#### Task description:
When you transcribe the lines below, keep every word the same and leave the pictures behind.

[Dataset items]
++++++++
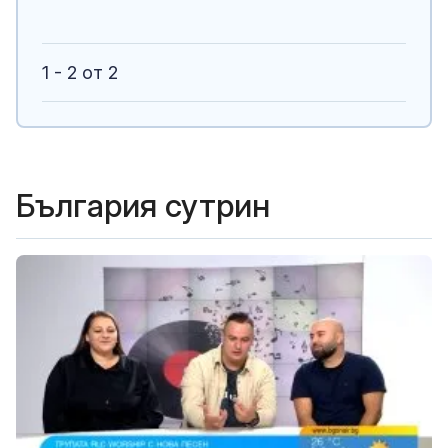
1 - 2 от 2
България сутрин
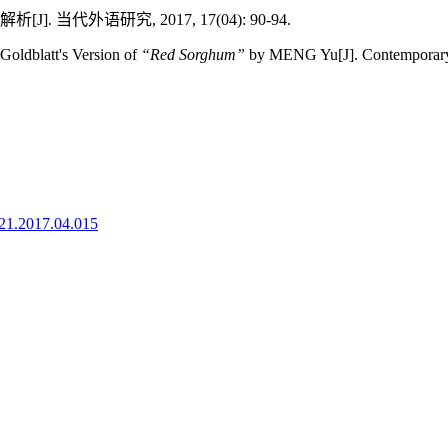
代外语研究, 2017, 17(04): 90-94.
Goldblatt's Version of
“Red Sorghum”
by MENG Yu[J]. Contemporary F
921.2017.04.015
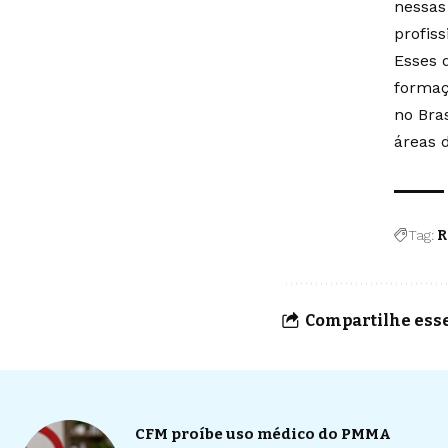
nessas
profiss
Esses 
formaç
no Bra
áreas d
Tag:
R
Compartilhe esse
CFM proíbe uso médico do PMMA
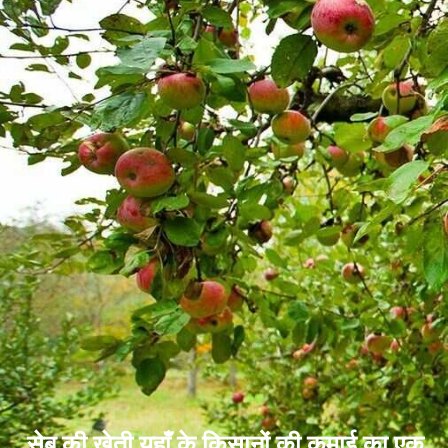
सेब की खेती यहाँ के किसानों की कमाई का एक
++++++++
#### Exercise answer:
1 - 2 от 2
България сутрин
代外语研究, 2017, 17(04): 90-94.
Goldblatt's Version of
“Red Sorghum”
by MENG Yu[J]. Contemporary F
921.2017.04.015
nessas
profiss
Esses 
formaç
no Bra
áreas d
Tag:
R
Compartilhe esse
CFM proíbe uso médico do PMMA
सेब की खेती यहाँ के किसानों की कमाई का एक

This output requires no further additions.